I'd say go with Go or Rust. Go is like Python (garbage collection) but compiled. Rust is kind of like C++ but not exactly. It does not have garbage collection or manual memory management but something called "ownership and borrowing". It's as fast as C++ or even faster and has a modern syntax. Though Rust is harder than Go since it is under the hood a systems programming language. If you want something faster than Python, Go is good. I specifically chose Rust over Go since I wanted performance and just wanted to try how it was. I'm still a beginner in Rust but I wrote a few projects at reasonable scale for my level. And also, Rust's error messages are extremely nice. It really lives up to the memes.

To learn Rust: https://www.rust-lang.org/learn

To learn Go: https://go.dev/learn/

[–] BatmanAoD@programming.dev 3 points 8 months ago

Why not just stick with Python until there's a need to learn something else?

[–] Turun@feddit.de 1 points 8 months ago

No.

I have written rust for my research (one does not simply calculate 4 million data points in python), but just no.

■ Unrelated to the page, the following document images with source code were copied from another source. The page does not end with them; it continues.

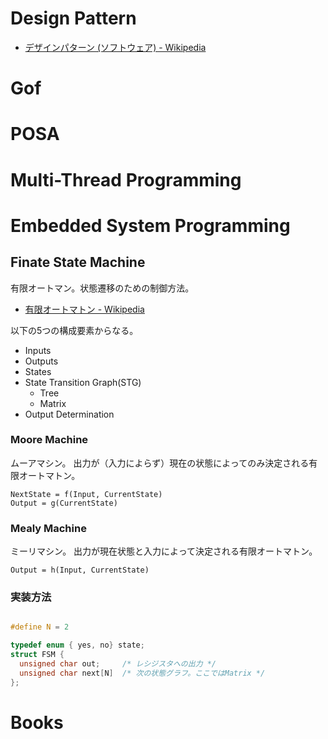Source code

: #+OPTIONS: toc:t num:nil author:nil creator:nil LaTeX:t
* Design Pattern

- [[http://ja.wikipedia.org/wiki/%E3%83%87%E3%82%B6%E3%82%A4%E3%83%B3%E3%83%91%E3%82%BF%E3%83%BC%E3%83%B3_(%E3%82%BD%E3%83%95%E3%83%88%E3%82%A6%E3%82%A7%E3%82%A2)][デザインパターン (ソフトウェア) - Wikipedia]]

* Gof
* POSA
* Multi-Thread Programming
* Embedded System Programming
** Finate State Machine
有限オートマン。状態遷移のための制御方法。

- [[http://ja.wikipedia.org/wiki/%E6%9C%89%E9%99%90%E3%82%AA%E3%83%BC%E3%83%88%E3%83%9E%E3%83%88%E3%83%B3][有限オートマトン - Wikipedia]]

以下の5つの構成要素からなる。

- Inputs
- Outputs
- States
- State Transition Graph(STG)
 - Tree
 - Matrix
- Output Determination

*** Moore Machine
ムーアマシン。
出力が（入力によらず）現在の状態によってのみ決定される有限オートマトン。

#+begin_src language
NextState = f(Input, CurrentState)
Output = g(CurrentState)
#+end_src

*** Mealy Machine
ミーリマシン。
出力が現在状態と入力によって決定される有限オートマトン。

#+begin_src language
Output = h(Input, CurrentState)
#+end_src

*** 実装方法
#+begin_src c

#define N = 2

typedef enum { yes, no} state;
struct FSM {
  unsigned char out;     /* レシジスタへの出力 */
  unsigned char next[N]  /* 次の状態グラフ。ここではMatrix */
};

#+end_src

* Books

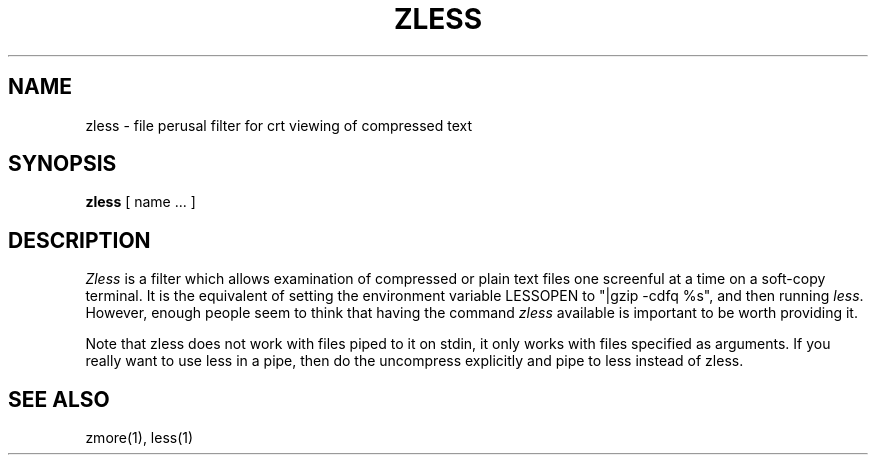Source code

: .TH ZLESS 1
.SH NAME
zless \- file perusal filter for crt viewing of compressed text
.SH SYNOPSIS
.B zless
[ name ...  ]
.SH DESCRIPTION
.I  Zless
is a filter which allows examination of compressed or plain text files
one screenful at a time on a soft-copy terminal.  It is the equivalent of
setting the environment variable LESSOPEN to "|gzip -cdfq %s",
and then running
.IR less .
However, enough people seem to think that having the
command 
.I zless
available is important to be worth providing it.

Note that zless does not work with files piped to it on stdin, it only works
with files specified as arguments.  If you really want to use less in a pipe,
then do the uncompress explicitly and pipe to less instead of zless.
.SH "SEE ALSO"
zmore(1), less(1)

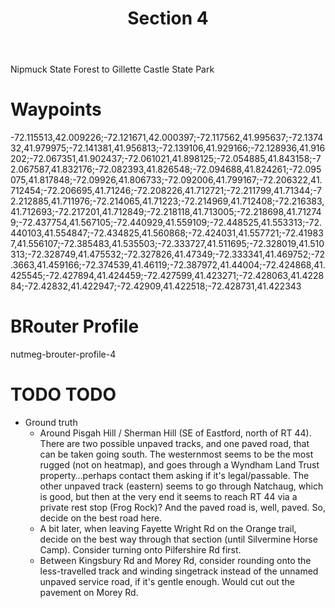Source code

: #+TITLE: Section 4

Nipmuck State Forest to Gillette Castle State Park

* Waypoints

-72.115513,42.009226;-72.121671,42.000397;-72.117562,41.995637;-72.137432,41.979975;-72.141381,41.956813;-72.139106,41.929166;-72.128936,41.916202;-72.067351,41.902437;-72.061021,41.898125;-72.054885,41.843158;-72.067587,41.832176;-72.082393,41.826548;-72.094688,41.824261;-72.095075,41.817848;-72.09926,41.806733;-72.092006,41.799167;-72.206322,41.712454;-72.206695,41.71246;-72.208226,41.712721;-72.211799,41.71344;-72.212885,41.711976;-72.214065,41.71223;-72.214969,41.712408;-72.216383,41.712693;-72.217201,41.712849;-72.218118,41.713005;-72.218698,41.712749;-72.437754,41.567105;-72.440929,41.559109;-72.448525,41.553313;-72.440103,41.554847;-72.434825,41.560868;-72.424031,41.557721;-72.419837,41.556107;-72.385483,41.535503;-72.333727,41.511695;-72.328019,41.510313;-72.328749,41.475532;-72.327826,41.47349;-72.333341,41.469752;-72.3663,41.459166;-72.374539,41.46119;-72.387972,41.44004;-72.424868,41.425545;-72.427894,41.424459;-72.427599,41.423271;-72.428063,41.422884;-72.42832,41.422947;-72.42909,41.422518;-72.428731,41.422343

* BRouter Profile

nutmeg-brouter-profile-4

* TODO TODO

- Ground truth
  - Around Pisgah Hill / Sherman Hill (SE of Eastford, north of RT 44). There are two possible unpaved tracks, and one paved road, that can be taken going south. The westernmost seems to be the most rugged (not on heatmap), and goes through a Wyndham Land Trust property...perhaps contact them asking if it's legal/passable. The other unpaved track (eastern) seems to go through Natchaug, which is good, but then at the very end it seems to reach RT 44 via a private rest stop (Frog Rock)? And the paved road is, well, paved. So, decide on the best road here.
  - A bit later, when leaving Fayette Wright Rd on the Orange trail, decide on the best way through that section (until Silvermine Horse Camp). Consider turning onto Pilfershire Rd first.
  - Between Kingsbury Rd and Morey Rd, consider rounding onto the less-travelled track and winding singetrack instead of the unnamed unpaved service road, if it's gentle enough. Would cut out the pavement on Morey Rd.

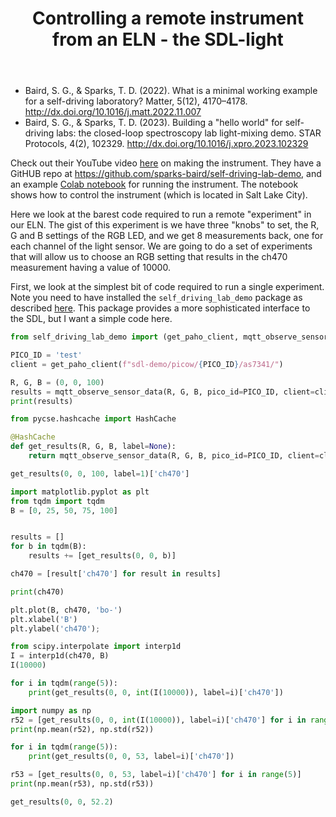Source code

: #+title: Controlling a remote instrument from an ELN - the SDL-light

[[./screenshots/date-02-07-2024-time-08-50-06.png]]

- Baird, S. G., & Sparks, T. D. (2022). What is a minimal working example for a
  self-driving laboratory? Matter, 5(12), 4170–4178.
  http://dx.doi.org/10.1016/j.matt.2022.11.007
- Baird, S. G., & Sparks, T. D. (2023). Building a "hello world" for
  self-driving labs: the closed-loop spectroscopy lab light-mixing demo. STAR
  Protocols, 4(2), 102329. http://dx.doi.org/10.1016/j.xpro.2023.102329

Check out their YouTube video [[https://www.youtube.com/watch?v=D54yfxRSY6s][here]] on making the instrument. They have a GitHUB repo at https://github.com/sparks-baird/self-driving-lab-demo, and an example [[https://colab.research.google.com/github/sparks-baird/self-driving-lab-demo/blob/main/notebooks/4.2-paho-mqtt-colab-sdl-demo-test.ipynb][Colab notebook]] for running the instrument. The notebook shows how to control the instrument (which is located in Salt Lake City).

Here we look at the barest code required to run a remote "experiment" in our ELN. The gist of this experiment is we have three "knobs" to set, the R, G and B settings of the RGB LED, and we get 8 measurements back, one for each channel of the light sensor. We are going to do a set of experiments that will allow us to choose an RGB setting that results in the ch470 measurement having a value of 10000.


First, we look at the simplest bit of code required to run a single experiment. Note you need to have installed the ~self_driving_lab_demo~ package as described [[https://github.com/sparks-baird/self-driving-lab-demo?tab=readme-ov-file#basic-usage][here]]. This package provides a more sophisticated interface to the SDL, but I want a simple code here.

#+BEGIN_SRC jupyter-python :results output
from self_driving_lab_demo import (get_paho_client, mqtt_observe_sensor_data)

PICO_ID = 'test'
client = get_paho_client(f"sdl-demo/picow/{PICO_ID}/as7341/")

R, G, B = (0, 0, 100)
results = mqtt_observe_sensor_data(R, G, B, pico_id=PICO_ID, client=client)
print(results)
#+END_SRC

#+RESULTS:
: {'utc_time_str': '2024-7-2 13:48:09', 'utc_timestamp': 1719928089, 'ch470': 20074, 'ch550': 1086, 'ch670': 1563, 'ch410': 806, 'logged_to_mongodb': True, 'background': {'ch583': 341, 'ch670': 460, 'ch510': 458, 'ch410': 139, 'ch620': 383, 'ch470': 1637, 'ch550': 497, 'ch440': 276}, 'ch620': 1127, 'sd_card_ready': True, 'ch510': 1639, 'warning': 'Failed to write to SD card: Traceback (most recent call last):\n  File "/lib/sdl_demo_utils.py", line 210, in write_to_sd_card\n  File "/lib/data_logging.py", line 72, in write_payload_backup\nOSError: [Errno 13] EACCES\n', 'ch583': 866, 'device_nickname': 'For MongoDB, enter whatever name you want here (optional)', 'ch440': 22600, 'onboard_temperature_K': 305.8121, 'encrypted_device_id_truncated': 'test'}

#+BEGIN_SRC jupyter-python
from pycse.hashcache import HashCache

@HashCache
def get_results(R, G, B, label=None):
    return mqtt_observe_sensor_data(R, G, B, pico_id=PICO_ID, client=client)

get_results(0, 0, 100, label=1)['ch470']
#+END_SRC

#+RESULTS:
: 20074

#+BEGIN_SRC jupyter-python :async yes
import matplotlib.pyplot as plt
from tqdm import tqdm
B = [0, 25, 50, 75, 100]


results = []
for b in tqdm(B):
    results += [get_results(0, 0, b)]
    
ch470 = [result['ch470'] for result in results]
#+END_SRC

#+RESULTS:
: 100% 5/5 [00:30<00:00,  6.10s/it]

#+BEGIN_SRC jupyter-python
print(ch470)
#+END_SRC

#+RESULTS:
: [1647, 4222, 9496, 14790, 20039]

#+BEGIN_SRC jupyter-python
plt.plot(B, ch470, 'bo-')
plt.xlabel('B')
plt.ylabel('ch470');
#+END_SRC

#+RESULTS:
[[./.ob-jupyter/248a6e05b0eca3459740863839e3055e2d03dea0.png]]
#+BEGIN_SRC jupyter-python
from scipy.interpolate import interp1d
I = interp1d(ch470, B)
I(10000)
#+END_SRC

#+RESULTS:
: array(52.38005289)

#+BEGIN_SRC jupyter-python :async yes
for i in tqdm(range(5)):
    print(get_results(0, 0, int(I(10000)), label=i)['ch470'])
#+END_SRC

#+RESULTS:
:  20% 1/5 [00:08<00:35,  8.86s/it]9918
:  40% 2/5 [00:16<00:23,  7.87s/it]9927
:  60% 3/5 [00:23<00:15,  7.54s/it]9913
:  80% 4/5 [00:30<00:07,  7.30s/it]9929
: 100% 5/5 [00:37<00:00,  7.43s/it]9932
:

#+BEGIN_SRC jupyter-python
import numpy as np
r52 = [get_results(0, 0, int(I(10000)), label=i)['ch470'] for i in range(5)]
print(np.mean(r52), np.std(r52))
#+END_SRC

#+RESULTS:
: 9923.8 7.138627319029899


#+BEGIN_SRC jupyter-python :async yes
for i in tqdm(range(5)):
    print(get_results(0, 0, 53, label=i)['ch470'])
#+END_SRC

#+RESULTS:
:  20% 1/5 [00:07<00:28,  7.05s/it]10137
:  40% 2/5 [00:14<00:21,  7.00s/it]10122
:  60% 3/5 [00:20<00:13,  6.97s/it]10133
:  80% 4/5 [00:27<00:06,  6.98s/it]10139
: 100% 5/5 [00:34<00:00,  6.99s/it]10134
:

#+BEGIN_SRC jupyter-python
r53 = [get_results(0, 0, 53, label=i)['ch470'] for i in range(5)]
print(np.mean(r53), np.std(r53))
#+END_SRC

#+RESULTS:
: 10133.0 5.89915248150105

#+BEGIN_SRC jupyter-python
get_results(0, 0, 52.2)
#+END_SRC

My main code is still python, because it's just so much nicer to write and iterate on.

[–] Fal@yiffit.net 0 points 8 months ago (1 children)

Rust syntax is way closer to Python than go. Go's syntax is awful imo. It's like objective C

[–] Asudox@lemmy.world 0 points 8 months ago

Okay, my bad. Go's syntax sucks now that I take another look at it compared to Rust's.